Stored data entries
__________________________________________________

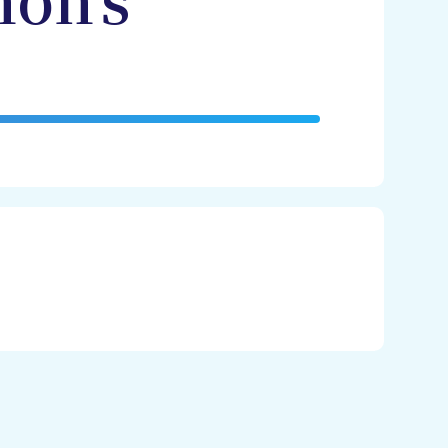
non's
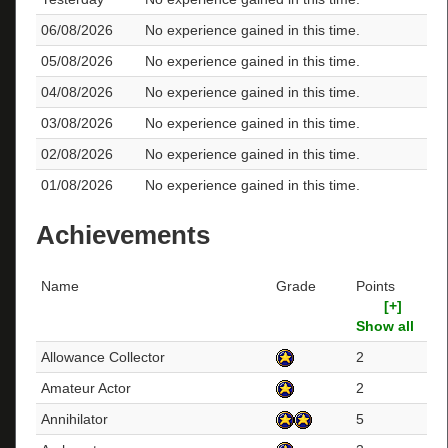
06/08/2026
No experience gained in this time.
05/08/2026
No experience gained in this time.
04/08/2026
No experience gained in this time.
03/08/2026
No experience gained in this time.
02/08/2026
No experience gained in this time.
01/08/2026
No experience gained in this time.
Achievements
Name
Grade
Points
[+]
Show all
Allowance Collector
2
Amateur Actor
2
Annihilator
5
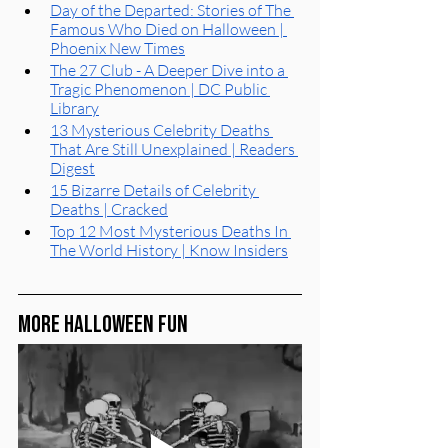
Day of the Departed: Stories of The 
Famous Who Died on Halloween | 
Phoenix New Times
The 27 Club - A Deeper Dive into a 
Tragic Phenomenon | DC Public 
Library
13 Mysterious Celebrity Deaths 
That Are Still Unexplained | Readers 
Digest
15 Bizarre Details of Celebrity 
Deaths | Cracked
Top 12 Most Mysterious Deaths In 
The World History | Know Insiders
More Halloween Fun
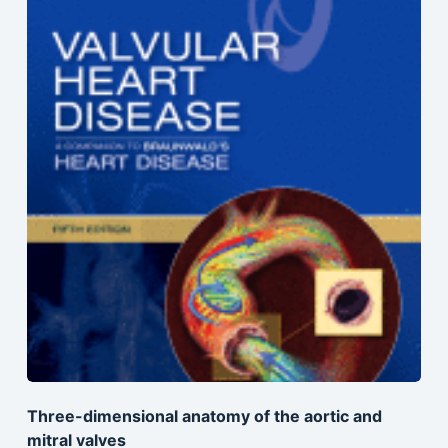
Three-dimensional anatomy of the aortic and
mitral valves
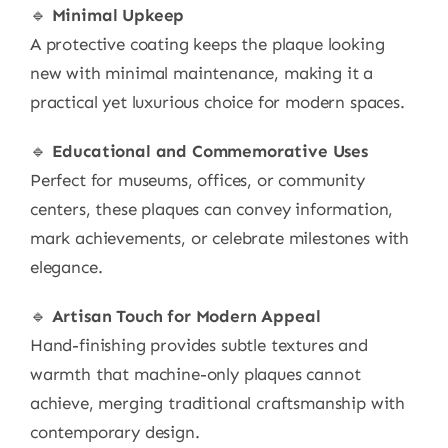
🔹
Minimal Upkeep
A protective coating keeps the plaque looking
new with minimal maintenance, making it a
practical yet luxurious choice for modern spaces.
🔹
Educational and Commemorative Uses
Perfect for museums, offices, or community
centers, these plaques can convey information,
mark achievements, or celebrate milestones with
elegance.
🔹
Artisan Touch for Modern Appeal
Hand-finishing provides subtle textures and
warmth that machine-only plaques cannot
achieve, merging traditional craftsmanship with
contemporary design.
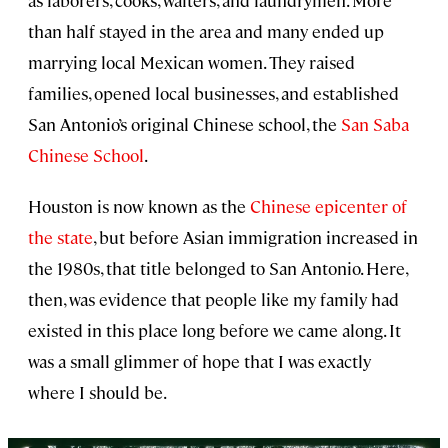
as laborers, cooks, waiters, and laundrymen. More
than half stayed in the area and many ended up
marrying local Mexican women. They raised
families, opened local businesses, and established
San Antonio’s original Chinese school, the
San Saba
Chinese School
.
Houston is now known as the
Chinese epicenter of
the state
, but before Asian immigration increased in
the 1980s, that title belonged to San Antonio. Here,
then, was evidence that people like my family had
existed in this place long before we came along. It
was a small glimmer of hope that I was exactly
where I should be.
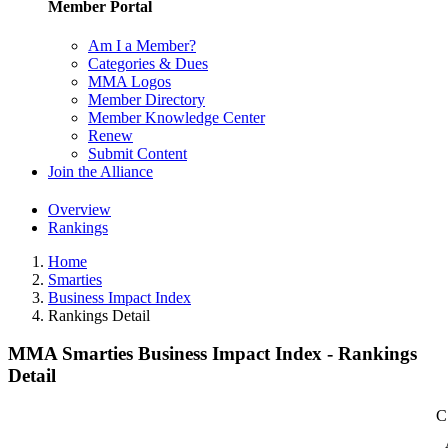
Member Portal
Am I a Member?
Categories & Dues
MMA Logos
Member Directory
Member Knowledge Center
Renew
Submit Content
Join the Alliance
Overview
Rankings
Home
Smarties
Business Impact Index
Rankings Detail
MMA Smarties Business Impact Index - Rankings
Detail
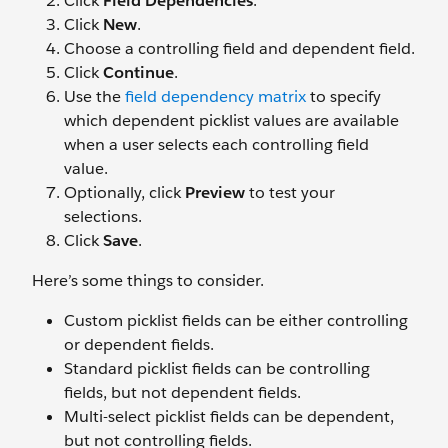
Click
Field Dependencies
.
Click
New
.
Choose a controlling field and dependent field.
Click
Continue
.
Use the
field dependency matrix
to specify
which dependent picklist values are available
when a user selects each controlling field
value.
Optionally, click
Preview
to test your
selections.
Click
Save
.
Here’s some things to consider.
Custom picklist fields can be either controlling
or dependent fields.
Standard picklist fields can be controlling
fields, but not dependent fields.
Multi-select picklist fields can be dependent,
but not controlling fields.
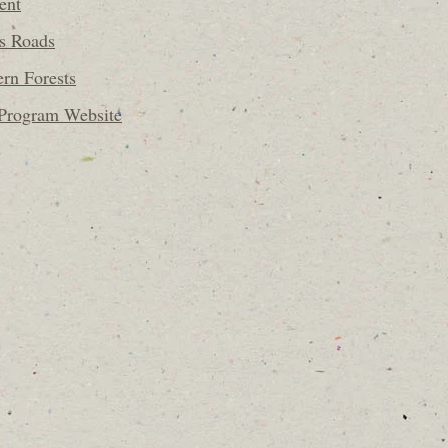
ent
ss Roads
ern Forests
 Program Website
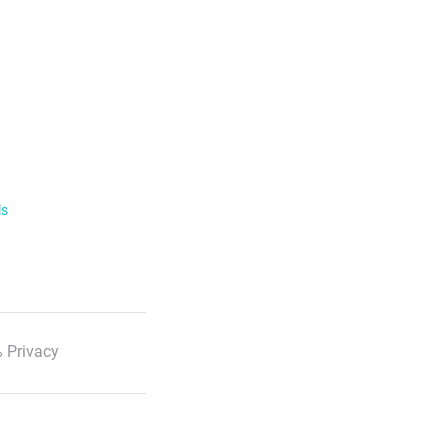
ls
 Privacy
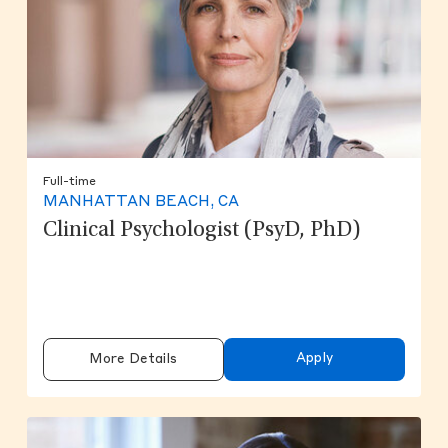
Full-time
MANHATTAN BEACH, CA
Clinical Psychologist (PsyD, PhD)
Apply
More Details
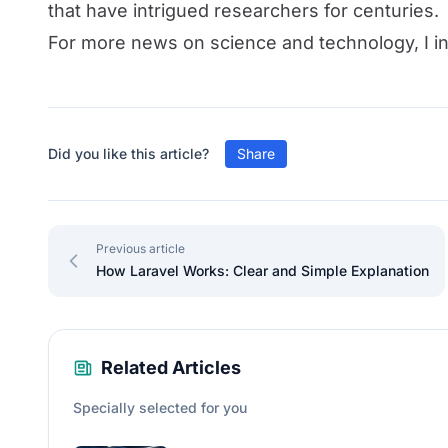
that have intrigued researchers for centuries.
For more news on science and technology, I in
Did you like this article?
Share
Previous article
How Laravel Works: Clear and Simple Explanation
Related Articles
Specially selected for you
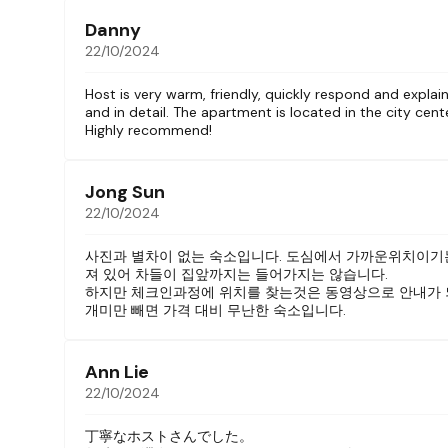
>>> Complete set of pots and pans, plates, bo
>>>Basic condiments
Danny
– Ensuite bathroom with
22/10/2024
>>>Rain shower with hand spray
>>>Bidet toilet
Host is very warm, friendly, quickly respond and explain
and in detail. The apartment is located in the city cent
>>>Toiletries provided including toothbrush,
Highly recommend!
In addition, all guests can use the front-load
Our unit is one of eight studios in a small ne
Jong Sun
upper floors (2 studios per floor). There is an 
22/10/2024
The building is in a quiet hem in the downtow
사진과 별차이 없는 숙소입니다. 도심에서 가까운위치이기
within walking distance of major tourist sites.
져 있어 차들이 집앞까지는 들어가지는 않습니다.
outside.
하지만 체크인과정에 위치를 찾는것은 동영상으로 안내가 
You will find many cafes, restaurants, shoppin
개미만 빼면 가격 대비 무난한 숙소입니다.
Tu Trong.
If this room is not available for your dates, we
Ann Lie
and we can help you book a stay.
22/10/2024
Guest access
丁寧なホストさんでした。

__________________________________________________

EXERCISE BRIEF: Please give the lines of the records as a Markdown table with the columns Row and Line, starting with the line with "that have intrigued" and going on through the end of the records. Leave out blank lines and the pictures.

RESULT OF THIS EXERCISE:
| Row | Line |
|---|---|
| 1 | that have intrigued researchers for centuries. |
| 2 | For more news on science and technology, I in |
| 3 | Did you like this article? |
| 4 | Share |
| 5 | Previous article |
| 6 | How Laravel Works: Clear and Simple Explanation |
| 7 | Related Articles |
| 8 | Specially selected for you |
| 9 | >>> Complete set of pots and pans, plates, bo |
| 10 | >>>Basic condiments |
| 11 | Danny |
| 12 | – Ensuite bathroom with |
| 13 | 22/10/2024 |
| 14 | >>>Rain shower with hand spray |
| 15 | >>>Bidet toilet |
| 16 | Host is very warm, friendly, quickly respond and explain |
| 17 | and in detail. The apartment is located in the city cent |
| 18 | >>>Toiletries provided including toothbrush, |
| 19 | Highly recommend! |
| 20 | In addition, all guests can use the front-load |
| 21 | Our unit is one of eight studios in a small ne |
| 22 | Jong Sun |
| 23 | upper floors (2 studios per floor). There is an  |
| 24 | 22/10/2024 |
| 25 | The building is in a quiet hem in the downtow |
| 26 | 사진과 별차이 없는 숙소입니다. 도심에서 가까운위치이기 |
| 27 | within walking distance of major tourist sites. |
| 28 | 져 있어 차들이 집앞까지는 들어가지는 않습니다. |
| 29 | outside. |
| 30 | 하지만 체크인과정에 위치를 찾는것은 동영상으로 안내가  |
| 31 | You will find many cafes, restaurants, shoppin |
| 32 | 개미만 빼면 가격 대비 무난한 숙소입니다. |
| 33 | Tu Trong. |
| 34 | If this room is not available for your dates, we |
| 35 | Ann Lie |
| 36 | and we can help you book a stay. |
| 37 | 22/10/2024 |
| 38 | Guest access |
| 39 | 丁寧なホストさんでした。 |